START Record excerpts

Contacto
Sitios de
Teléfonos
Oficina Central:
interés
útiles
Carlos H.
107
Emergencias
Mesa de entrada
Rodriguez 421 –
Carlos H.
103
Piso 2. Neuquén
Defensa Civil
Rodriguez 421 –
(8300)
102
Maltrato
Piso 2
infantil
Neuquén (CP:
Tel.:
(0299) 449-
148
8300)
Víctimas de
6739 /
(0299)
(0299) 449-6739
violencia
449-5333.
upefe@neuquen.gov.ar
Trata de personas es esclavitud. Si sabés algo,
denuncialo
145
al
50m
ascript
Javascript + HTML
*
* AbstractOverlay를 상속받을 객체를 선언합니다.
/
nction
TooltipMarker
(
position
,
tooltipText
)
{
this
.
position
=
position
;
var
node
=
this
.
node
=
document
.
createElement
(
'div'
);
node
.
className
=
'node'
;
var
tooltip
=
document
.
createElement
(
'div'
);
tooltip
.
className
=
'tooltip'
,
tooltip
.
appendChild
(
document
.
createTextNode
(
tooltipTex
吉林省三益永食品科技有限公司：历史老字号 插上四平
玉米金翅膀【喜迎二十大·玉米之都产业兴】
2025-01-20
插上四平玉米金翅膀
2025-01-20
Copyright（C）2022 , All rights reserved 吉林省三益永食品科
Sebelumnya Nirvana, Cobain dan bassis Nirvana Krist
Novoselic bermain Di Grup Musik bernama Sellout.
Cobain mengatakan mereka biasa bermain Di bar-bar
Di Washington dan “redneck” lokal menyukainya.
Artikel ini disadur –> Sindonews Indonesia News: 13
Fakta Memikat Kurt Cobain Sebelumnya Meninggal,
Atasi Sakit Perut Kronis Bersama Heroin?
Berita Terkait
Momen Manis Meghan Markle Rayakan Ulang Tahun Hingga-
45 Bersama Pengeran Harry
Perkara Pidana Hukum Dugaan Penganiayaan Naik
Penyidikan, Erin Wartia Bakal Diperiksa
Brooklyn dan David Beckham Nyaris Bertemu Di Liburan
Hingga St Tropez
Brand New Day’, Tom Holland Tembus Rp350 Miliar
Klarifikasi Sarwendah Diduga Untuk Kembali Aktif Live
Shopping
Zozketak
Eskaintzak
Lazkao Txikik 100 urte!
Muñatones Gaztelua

END Record excerpts

» Exercise aim
Repeat every line of the data above word for word, in the same order.

» Result of the task
Contacto
Sitios de
Teléfonos
Oficina Central:
interés
útiles
Carlos H.
107
Emergencias
Mesa de entrada
Rodriguez 421 –
Carlos H.
103
Piso 2. Neuquén
Defensa Civil
Rodriguez 421 –
(8300)
102
Maltrato
Piso 2
infantil
Neuquén (CP:
Tel.:
(0299) 449-
148
8300)
Víctimas de
6739 /
(0299)
(0299) 449-6739
violencia
449-5333.
upefe@neuquen.gov.ar
Trata de personas es esclavitud. Si sabés algo,
denuncialo
145
al
50m
ascript
Javascript + HTML
*
* AbstractOverlay를 상속받을 객체를 선언합니다.
/
nction
TooltipMarker
(
position
,
tooltipText
)
{
this
.
position
=
position
;
var
node
=
this
.
node
=
document
.
createElement
(
'div'
);
node
.
className
=
'node'
;
var
tooltip
=
document
.
createElement
(
'div'
);
tooltip
.
className
=
'tooltip'
,
tooltip
.
appendChild
(
document
.
createTextNode
(
tooltipTex
吉林省三益永食品科技有限公司：历史老字号 插上四平
玉米金翅膀【喜迎二十大·玉米之都产业兴】
2025-01-20
插上四平玉米金翅膀
2025-01-20
Copyright（C）2022 , All rights reserved 吉林省三益永食品科
Sebelumnya Nirvana, Cobain dan bassis Nirvana Krist
Novoselic bermain Di Grup Musik bernama Sellout.
Cobain mengatakan mereka biasa bermain Di bar-bar
Di Washington dan “redneck” lokal menyukainya.
Artikel ini disadur –> Sindonews Indonesia News: 13
Fakta Memikat Kurt Cobain Sebelumnya Meninggal,
Atasi Sakit Perut Kronis Bersama Heroin?
Berita Terkait
Momen Manis Meghan Markle Rayakan Ulang Tahun Hingga-
45 Bersama Pengeran Harry
Perkara Pidana Hukum Dugaan Penganiayaan Naik
Penyidikan, Erin Wartia Bakal Diperiksa
Brooklyn dan David Beckham Nyaris Bertemu Di Liburan
Hingga St Tropez
Brand New Day’, Tom Holland Tembus Rp350 Miliar
Klarifikasi Sarwendah Diduga Untuk Kembali Aktif Live
Shopping
Zozketak
Eskaintzak
Lazkao Txikik 100 urte!
Muñatones Gaztelua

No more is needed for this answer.